Auch Christian Schindlauer, Diplomkrankenpfleger und Stationsleiter auf der Intensivstation, kann über solche Gerüchte nur den Kopf schütteln: „Es gibt da vollkommen absurde Aussagen, zum Beispiel dass im Datenmanagementsystem irgendwelche Symbole geändert werden, um geimpfte Patienten zu ‚verstecken‘ und ähnliches. Vielen ist nicht bewusst, wie ernst diese Krankheit wirklich ist. Jetzt gerade wird bei uns auf der Station ein Patient intubiert, der uns bis gestern nicht geglaubt hat, dass seine Symptome wirklich von Covid kommen“, so Schindlauer. In der vierten Welle falle ihm zudem auf, dass immer mehr jüngere Menschen wirklich schwer erkranken.
„Von den 19 Patienten sind 18 ungeimpft“
Derzeit sei der „typische“ Covid-Patient auf der Intensivstation „zwischen 40 bis 55 Jahre alt und nicht geimpft“, konkretisiert Dr. Christian Dopler. Auch bei körperlich fitten und jungen Menschen könne es schwere Verläufe geben.
Impfdurchbrüche, die auf der Intensivstation landen, sehe er kaum: „18 unserer aktuell 19 Covid-Patienten sind ungeimpft. Bei der geimpften Person liegt die letzte Impfung schon mehr als sechs Monate zurück. Man kann daher auch in diesem Fall eigentlich nicht von einem Impfdurchbruch sprechen, denn dass der Impfschutz nach dieser Zeit nachlässt, ist ja bekannt. Daher wird ja auch zur Boosterimpfung geraten“, erklärt Dr. Christian Dopler.

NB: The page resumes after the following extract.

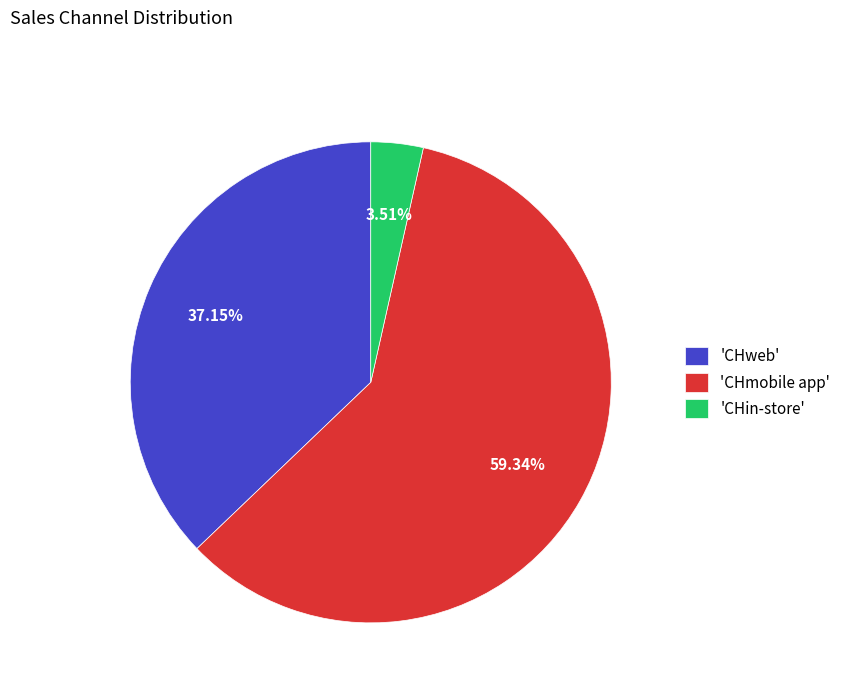

What is the majority slice?

'CHmobile app'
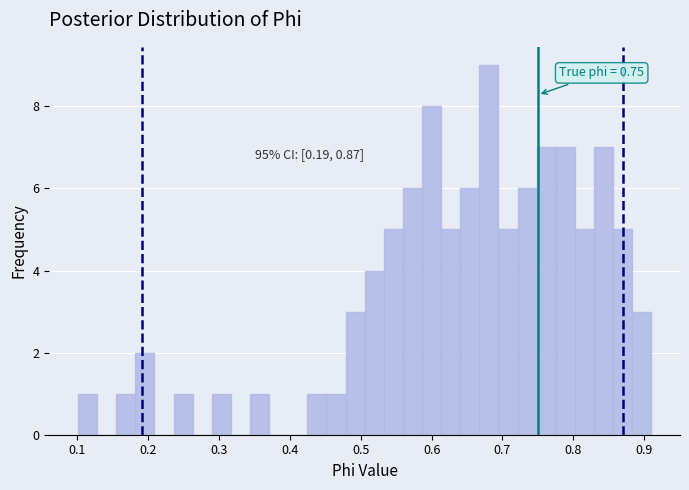

Read against the x-axis, roughly where is the centre of the tallest bar?

0.68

Wichtige Krebs-OPs müssen verschoben werden
Insgesamt stehen in den drei Häusern des Salzkammergut Klinikums – Vöcklabruck, Gmunden und Bad Ischl – im Normalfall 28 Intensivbetten zur Verfügung. „Wenn wir allein 19 für Covid-Fälle benötigen, haben wir weniger Platz für andere Patienten“, erklärt Primar Dr. Dopler. So müssten etwa notwendige Krebs-Operationen über längere Zeit verschoben werden – einfach, weil es kein freies Intensivbett für die Nachbetreuung gibt.
Man habe zwar sechs zusätzliche Betten schaffen können, sehr viel mehr sei aber nicht mehr möglich, erklärt der Primar. Dazu brauche es einerseits die entsprechende Infrastruktur für Monitoring und Beatmung – und auch das entsprechende Personal, etwa aus dem Anästhesie-Bereich.

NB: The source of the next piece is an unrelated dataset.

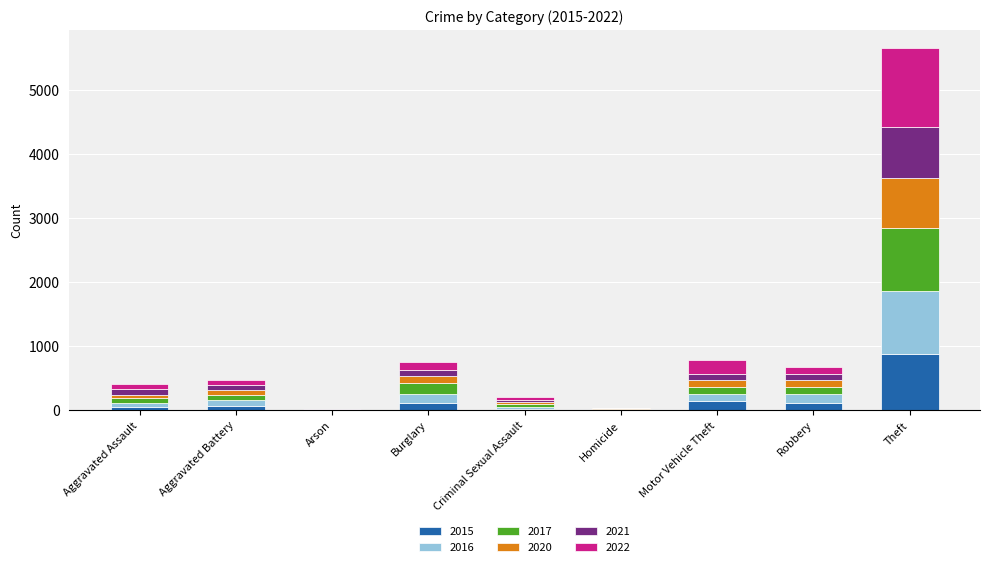

How many series are shown in this chart?

6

Für ihn zeige die aktuelle Situation eine „fehlende Solidarität der nicht geimpften Bevölkerung gegenüber den Menschen, die die Intensivbetten brauchen“, so der Primar. Auch Pflegeleiter Christian Schindlauer appelliert: „Wir müssen zusammenhelfen. Jeder sollte über eine Impfung nachdenken, auch, wenn er es kritisch sieht.“
„Wir sind weiterhin in einer absoluten Krisensituation“
Denn: Auch wenn sich der Lockdown seit einigen Tagen langsam auch auf den Intensivstationen mit sinkenden Belagszahlen bemerkbar macht: „Wir sind weiterhin in einer absoluten Krisensituation“, betont Primar Dr. Dopler. „Oberösterreichweit hatten wir einen Spitzenwert von 140 Intensivpatienten, derzeit sind es 104. Für einen Normalbetrieb müssen wir aber auf unter 25 kommen – für das gesamte Bundesland“, so Dopler.